You’ll see a lot of Carrara marble used for kitchen counters in design magazines and on Pinterest. So is soapstone. But we are heavy kitchen users – we cook nearly every day and always have hot pans going directly on hard surfaces, spills, and of course, there are the ever-destructive kids. After consulting a lot of online resources, we concluded that these materials would be too hard to maintain and protect against damage.
That left us thinking we’d need to go with granite again. We love granite, but we also love doing something unique and different in our kitchens. That’s when we happened upon quartzite. Quartzite has all of the beneficial properties of granite (resilience and easy maintenance) with all of the beauty of marble. So that’s the route we ended up taking.
Think About Finish
Many natural stones now come in different types of finish: polished, honed, leathered and more. Polished stone has a shiny, glossy finish that reflects a ton of light and is smooth to the touch. If you have granite counters, chances are that your granite is polished. Other stones, like travertine, are commonly honed – which gives the stone a matte finish but not very much texture.
Leathered finishes, like honed, are more matte in look, but have a ton of texture. When you rub your hands over the stone, you can feel small gradations, bumps and variations in the stone.
There is no right or wrong finish aesthetically. We’ve always had polished stone, and decided that this go-round, we’d try a leathered finish. We like the idea of having more texture and less gloss. Fortunately, our quartzite came leathered and did not require any additional treatment by the fabricator.
Think About Backsplash
Decide whether you’ll be using the same stone for your backsplash as for your counters. You have lots of different options here! You can use the natural stone as a full backsplash, install a partial stone backsplash (usually 4 or 6 inches high), or use a completely different material for the backsplash. Clearly, the more of the stone you use, the more expensive it will be.
We selected a bit of a “busy” stone with a lot of movement, so we decided to install the counters with no backsplash, live with it for awhile and then decide what material we’ll use for our backsplash.
Know Your Timeline
Having natural stone counters installed takes time, so don’t expect to have your counters overnight. If you go the tile route, you’ll have to select your tile and it can take several days for an installer to complete the job.
If you are going with slab, the process is as follows:
* you select your stone (either via a retail outlet or by visiting a slab yard to select the exact slab that will be used in your home – I highly recommend having a hand in picking your slab if you’re choosing a material that has a lot of veining or variation)
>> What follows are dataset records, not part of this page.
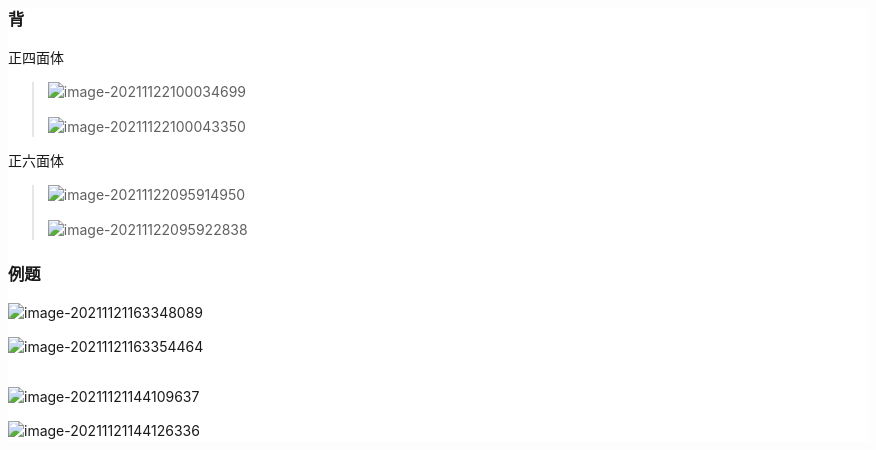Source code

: 








### 背

正四面体

> ![image-20211122100034699](https://i.loli.net/2021/11/22/5EHM3SuVWh6cnUF.png)
>
> ![image-20211122100043350](https://i.loli.net/2021/11/22/hLD6jxc2ZC93aEG.png)





正六面体

> ![image-20211122095914950](https://i.loli.net/2021/11/22/5kVxI6DTRimuJPc.png)
>
> ![image-20211122095922838](https://i.loli.net/2021/11/22/2V3Bu9sFJZHqmz4.png)





### 例题

![image-20211121163348089](https://i.loli.net/2021/11/21/v7VfGxFIkAzHwhn.png)

![image-20211121163354464](https://i.loli.net/2021/11/21/qmHKYkriRblD26O.png)

## 

![image-20211121144109637](https://i.loli.net/2021/11/21/9wvhiX1cetHVUGM.png)

![image-20211121144126336](https://i.loli.net/2021/11/21/CEQYoyb7lJLNerU.png)




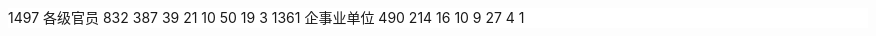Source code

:    <td width="45">
    1497
   </td>
  </tr>
  <tr>
   <td width="115">
    各级官员
   </td>
   <td width="42">
    832
   </td>
   <td width="42">
    387
   </td>
   <td width="42">
    39
   </td>
   <td width="42">
    21
   </td>
   <td width="48">
    10
   </td>
   <td width="72">
    50
   </td>
   <td width="72">
    19
   </td>
   <td width="60">
    3
   </td>
   <td width="45">
    1361
   </td>
  </tr>
  <tr>
   <td width="115">
    企事业单位
   </td>
   <td width="42">
    490
   </td>
   <td width="42">
    214
   </td>
   <td width="42">
    16
   </td>
   <td width="42">
    10
   </td>
   <td width="48">
    9
   </td>
   <td width="72">
    27
   </td>
   <td width="72">
    4
   </td>
   <td width="60">
    1
   </td>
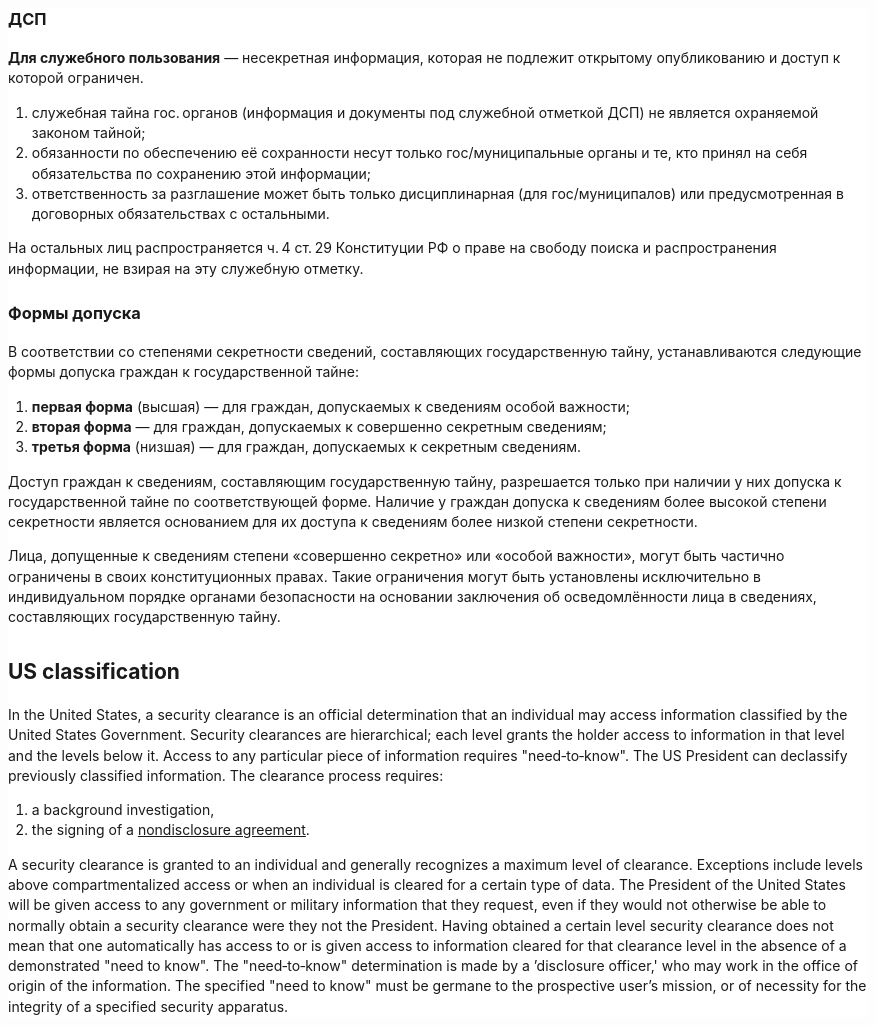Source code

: 
### ДСП
**Для служебного пользования** — несекретная информация, которая не подлежит открытому опубликованию и доступ к которой ограничен.

   1. служебная тайна гос. органов (информация и документы под служебной отметкой ДСП) не является охраняемой законом тайной;
   1. обязанности по обеспечению её сохранности несут только гос/муниципальные органы и те, кто принял на себя обязательства по сохранению этой информации;
   1. ответственность за разглашение может быть только дисциплинарная (для гос/муниципалов) или предусмотренная в договорных обязательствах с остальными.

На остальных лиц распространяется ч. 4 ст. 29 Конституции РФ о праве на свободу поиска и распространения информации, не взирая на эту служебную отметку.


### Формы допуска
В соответствии со степенями секретности сведений, составляющих государственную тайну, устанавливаются следующие формы допуска граждан к государственной тайне:

   1. **первая форма** (высшая) — для граждан, допускаемых к сведениям особой важности;
   1. **вторая форма** — для граждан, допускаемых к совершенно секретным сведениям;
   1. **третья форма** (низшая) — для граждан, допускаемых к секретным сведениям.

Доступ граждан к сведениям, составляющим государственную тайну, разрешается только при наличии у них допуска к государственной тайне по соответствующей форме. Наличие у граждан допуска к сведениям более высокой степени секретности является основанием для их доступа к сведениям более низкой степени секретности.

Лица, допущенные к сведениям степени «совершенно секретно» или «особой важности», могут быть частично ограничены в своих конституционных правах. Такие ограничения могут быть установлены исключительно в индивидуальном порядке органами безопасности на основании заключения об осведомлённости лица в сведениях, составляющих государственную тайну.



## US classification
In the United States, a security clearance is an official determination that an individual may access information classified by the United States Government. Security clearances are hierarchical; each level grants the holder access to information in that level and the levels below it. Access to any particular piece of information requires "need‑to‑know". The US President can declassify previously classified information. The clearance process requires:

   1. a background investigation,
   1. the signing of a [nondisclosure agreement](nda.md).

A security clearance is granted to an individual and generally recognizes a maximum level of clearance. Exceptions include levels above compartmentalized access or when an individual is cleared for a certain type of data. The President of the United States will be given access to any government or military information that they request, even if they would not otherwise be able to normally obtain a security clearance were they not the President. Having obtained a certain level security clearance does not mean that one automatically has access to or is given access to information cleared for that clearance level in the absence of a demonstrated "need to know". The "need‑to‑know" determination is made by a ’disclosure officer,' who may work in the office of origin of the information. The specified "need to know" must be germane to the prospective user’s mission, or of necessity for the integrity of a specified security apparatus.
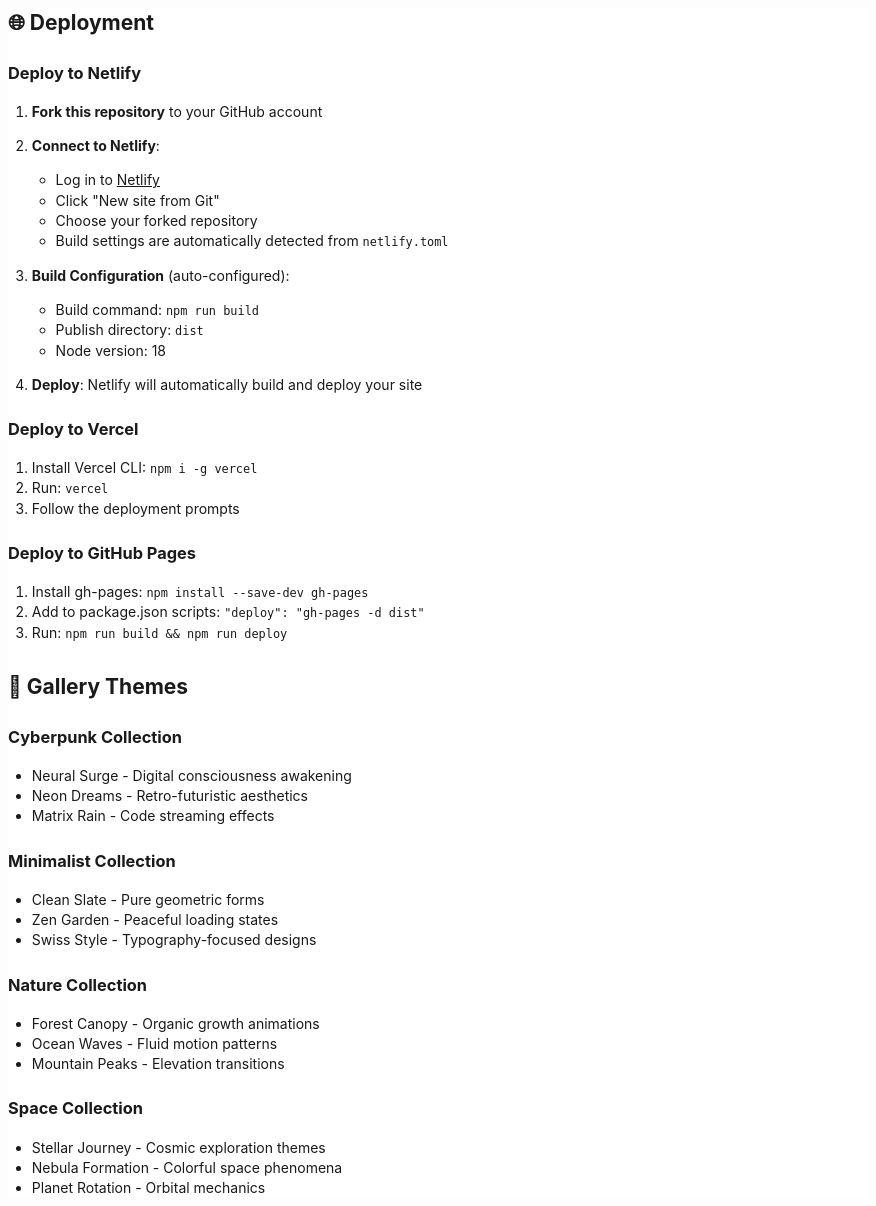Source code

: ## 🌐 Deployment

### Deploy to Netlify

1. **Fork this repository** to your GitHub account

2. **Connect to Netlify**:
   - Log in to [Netlify](https://netlify.com)
   - Click "New site from Git"
   - Choose your forked repository
   - Build settings are automatically detected from `netlify.toml`

3. **Build Configuration** (auto-configured):
   - Build command: `npm run build`
   - Publish directory: `dist`
   - Node version: 18

4. **Deploy**: Netlify will automatically build and deploy your site

### Deploy to Vercel

1. Install Vercel CLI: `npm i -g vercel`
2. Run: `vercel`
3. Follow the deployment prompts

### Deploy to GitHub Pages

1. Install gh-pages: `npm install --save-dev gh-pages`
2. Add to package.json scripts: `"deploy": "gh-pages -d dist"`
3. Run: `npm run build && npm run deploy`

## 🎨 Gallery Themes

### Cyberpunk Collection
- Neural Surge - Digital consciousness awakening
- Neon Dreams - Retro-futuristic aesthetics
- Matrix Rain - Code streaming effects

### Minimalist Collection
- Clean Slate - Pure geometric forms
- Zen Garden - Peaceful loading states
- Swiss Style - Typography-focused designs

### Nature Collection
- Forest Canopy - Organic growth animations
- Ocean Waves - Fluid motion patterns
- Mountain Peaks - Elevation transitions

### Space Collection
- Stellar Journey - Cosmic exploration themes
- Nebula Formation - Colorful space phenomena
- Planet Rotation - Orbital mechanics
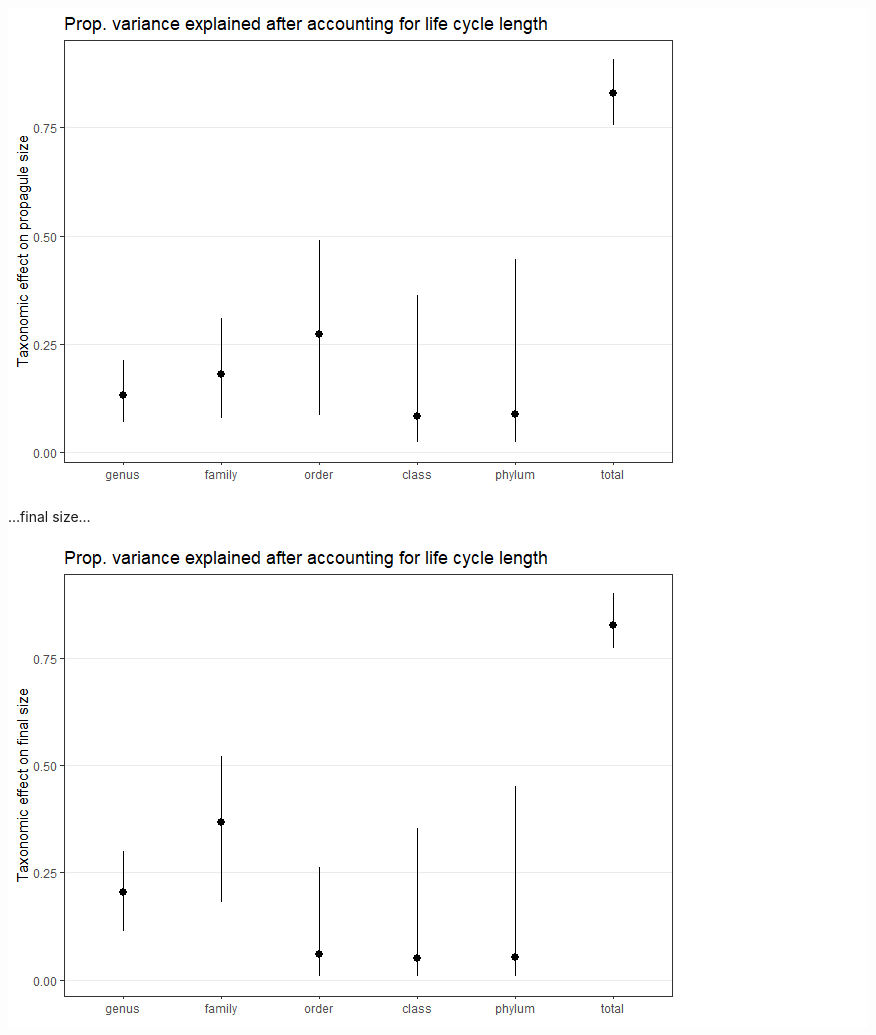 ![](species_level_worm_traits_vs_lcl_noimp_files/figure-gfm/unnamed-chunk-47-1.png)

…final size…

![](species_level_worm_traits_vs_lcl_noimp_files/figure-gfm/unnamed-chunk-48-1.png)
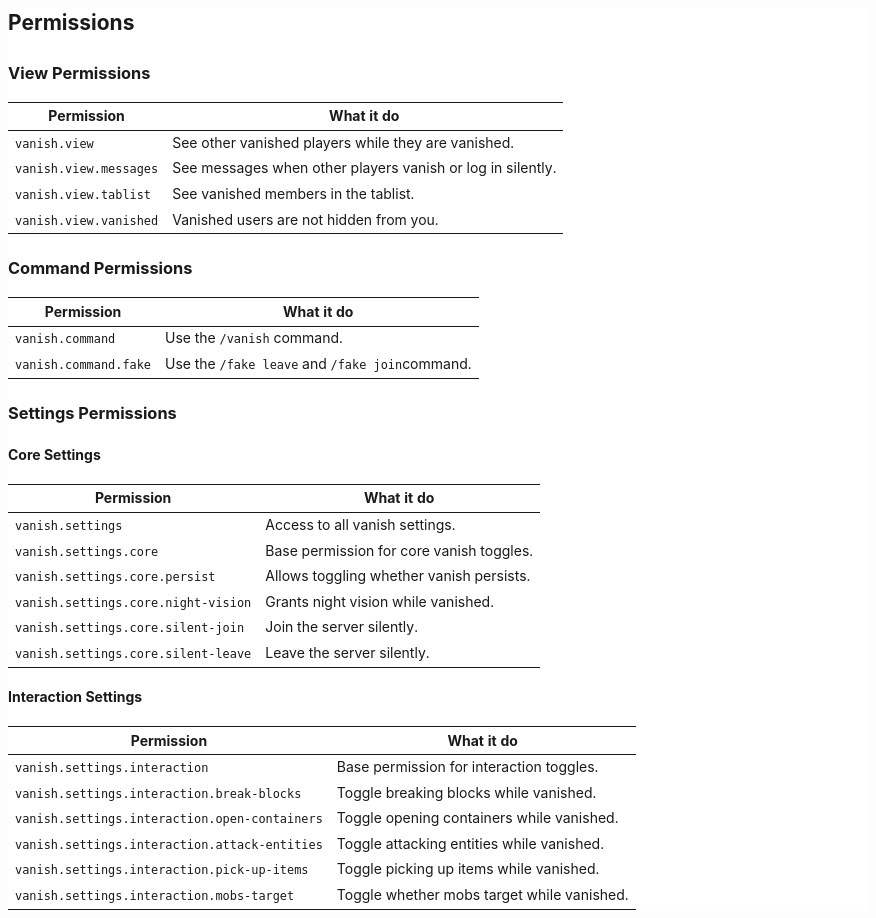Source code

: 
## Permissions

### View Permissions

| Permission             | What it do                                                 |
|------------------------|------------------------------------------------------------|
| `vanish.view`          | See other vanished players while they are vanished.        |
| `vanish.view.messages` | See messages when other players vanish or log in silently. |
| `vanish.view.tablist`  | See vanished members in the tablist.                       |
| `vanish.view.vanished` | Vanished users are not hidden from you.                    |

### Command Permissions

| Permission            | What it do                                     |
|-----------------------|------------------------------------------------|
| `vanish.command`      | Use the `/vanish` command.                     |
| `vanish.command.fake` | Use the `/fake leave` and `/fake join`command. |

### Settings Permissions

#### Core Settings

| Permission                          | What it do                               |
|-------------------------------------|------------------------------------------|
| `vanish.settings`                   | Access to all vanish settings.           |
| `vanish.settings.core`              | Base permission for core vanish toggles. |
| `vanish.settings.core.persist`      | Allows toggling whether vanish persists. |
| `vanish.settings.core.night-vision` | Grants night vision while vanished.      |
| `vanish.settings.core.silent-join`  | Join the server silently.                |
| `vanish.settings.core.silent-leave` | Leave the server silently.               |

#### Interaction Settings

| Permission                                    | What it do                                 |
|-----------------------------------------------|--------------------------------------------|
| `vanish.settings.interaction`                 | Base permission for interaction toggles.   |
| `vanish.settings.interaction.break-blocks`    | Toggle breaking blocks while vanished.     |
| `vanish.settings.interaction.open-containers` | Toggle opening containers while vanished.  |
| `vanish.settings.interaction.attack-entities` | Toggle attacking entities while vanished.  |
| `vanish.settings.interaction.pick-up-items`   | Toggle picking up items while vanished.    |
| `vanish.settings.interaction.mobs-target`     | Toggle whether mobs target while vanished. |
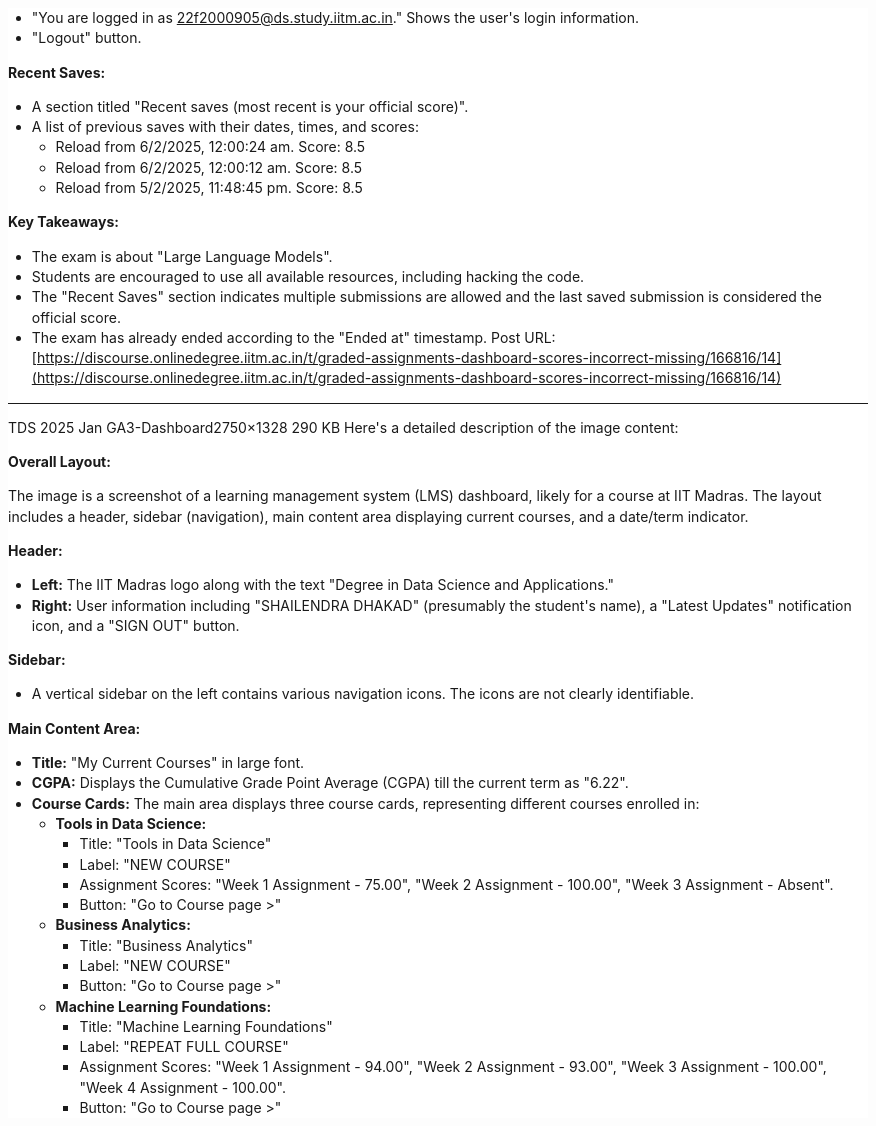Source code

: *   "You are logged in as 22f2000905@ds.study.iitm.ac.in."  Shows the user's login information.
*   "Logout" button.

**Recent Saves:**

*   A section titled "Recent saves (most recent is your official score)".
*   A list of previous saves with their dates, times, and scores:
    *   Reload from 6/2/2025, 12:00:24 am. Score: 8.5
    *   Reload from 6/2/2025, 12:00:12 am. Score: 8.5
    *   Reload from 5/2/2025, 11:48:45 pm. Score: 8.5

**Key Takeaways:**

*   The exam is about "Large Language Models".
*   Students are encouraged to use all available resources, including hacking the code.
*   The "Recent Saves" section indicates multiple submissions are allowed and the last saved submission is considered the official score.
*   The exam has already ended according to the "Ended at" timestamp.
Post URL: [https://discourse.onlinedegree.iitm.ac.in/t/graded-assignments-dashboard-scores-incorrect-missing/166816/14](https://discourse.onlinedegree.iitm.ac.in/t/graded-assignments-dashboard-scores-incorrect-missing/166816/14)
---
TDS 2025 Jan GA3-Dashboard2750×1328 290 KB
Here's a detailed description of the image content:

**Overall Layout:**

The image is a screenshot of a learning management system (LMS) dashboard, likely for a course at IIT Madras.  The layout includes a header, sidebar (navigation), main content area displaying current courses, and a date/term indicator.

**Header:**

*   **Left:** The IIT Madras logo along with the text "Degree in Data Science and Applications."
*   **Right:** User information including "SHAILENDRA DHAKAD" (presumably the student's name), a "Latest Updates" notification icon, and a "SIGN OUT" button.

**Sidebar:**

*   A vertical sidebar on the left contains various navigation icons. The icons are not clearly identifiable.

**Main Content Area:**

*   **Title:** "My Current Courses" in large font.
*   **CGPA:** Displays the Cumulative Grade Point Average (CGPA) till the current term as "6.22".
*   **Course Cards:** The main area displays three course cards, representing different courses enrolled in:
    *   **Tools in Data Science:**
        *   Title: "Tools in Data Science"
        *   Label: "NEW COURSE"
        *   Assignment Scores: "Week 1 Assignment - 75.00", "Week 2 Assignment - 100.00", "Week 3 Assignment - Absent".
        *   Button: "Go to Course page >"
    *   **Business Analytics:**
        *   Title: "Business Analytics"
        *   Label: "NEW COURSE"
        *   Button: "Go to Course page >"
    *   **Machine Learning Foundations:**
        *   Title: "Machine Learning Foundations"
        *   Label: "REPEAT FULL COURSE"
        *   Assignment Scores: "Week 1 Assignment - 94.00", "Week 2 Assignment - 93.00", "Week 3 Assignment - 100.00", "Week 4 Assignment - 100.00".
        *   Button: "Go to Course page >"
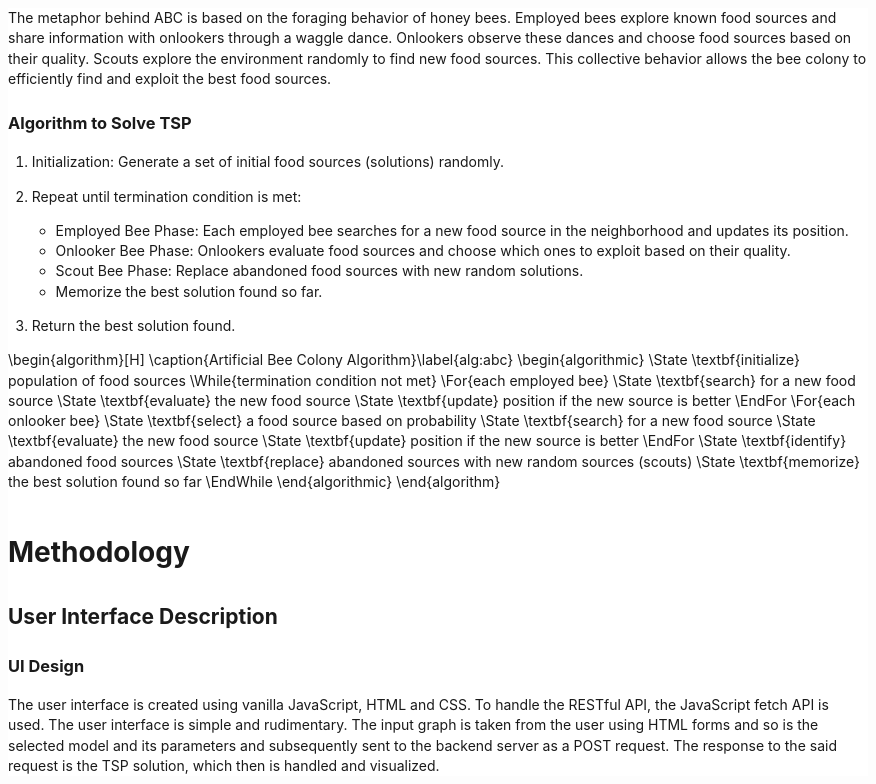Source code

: The metaphor behind ABC is based on the foraging behavior of honey bees. Employed bees explore known food sources and share information with onlookers through a waggle dance. Onlookers observe these dances and choose food sources based on their quality. Scouts explore the environment randomly to find new food sources. This collective behavior allows the bee colony to efficiently find and exploit the best food sources.

### Algorithm to Solve TSP

1. Initialization: Generate a set of initial food sources (solutions) randomly.
2. Repeat until termination condition is met:
   - Employed Bee Phase: Each employed bee searches for a new food source in the neighborhood and updates its position.
   - Onlooker Bee Phase: Onlookers evaluate food sources and choose which ones to exploit based on their quality.
   - Scout Bee Phase: Replace abandoned food sources with new random solutions.
   - Memorize the best solution found so far.

3. Return the best solution found.

\begin{algorithm}[H]
    \caption{Artificial Bee Colony Algorithm}\label{alg:abc}
    \begin{algorithmic}
        \State \textbf{initialize} population of food sources
        \While{termination condition not met}
            \For{each employed bee}
                \State \textbf{search} for a new food source
                \State \textbf{evaluate} the new food source
                \State \textbf{update} position if the new source is better
            \EndFor
            \For{each onlooker bee}
                \State \textbf{select} a food source based on probability
                \State \textbf{search} for a new food source
                \State \textbf{evaluate} the new food source
                \State \textbf{update} position if the new source is better
            \EndFor
            \State \textbf{identify} abandoned food sources
            \State \textbf{replace} abandoned sources with new random sources (scouts)
            \State \textbf{memorize} the best solution found so far
        \EndWhile
    \end{algorithmic}
\end{algorithm}

# Methodology

## User Interface Description

### UI Design

The user interface is created using vanilla JavaScript, HTML and CSS. To handle the RESTful API, the JavaScript fetch API is used. The user interface is simple and rudimentary. The input graph is taken from the user using HTML forms and so is the selected model and its parameters and subsequently sent to the backend server as a POST request. The response to the said request is the TSP solution, which then is handled and visualized.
* you find a fabricator. If you’re going through a home improvement retailer, they’ll take care of this piece for you. If you’re buying slab direct through a slab yard, they can refer you to competent fabricators.
* once you find a fabricator, you’ll need to provide them your countertop renderings so they can accurately bid out your job. Remember, the cost of your slab does not include fabrication if you’re purchasing direct.
* the fabricator will then schedule a “templating” of your countertops. This involves the fabricator coming in, placing plywood on your cabinet bases and measuring exactly how the stone needs to be cut and laid.
* after templating, you wait for the granite to be fabricated and cut. Then you’ll be ready for installation.
Once you have your natural stone counters, ENJOY. They will bring years of beauty and elegance to your home with the proper care and feeding!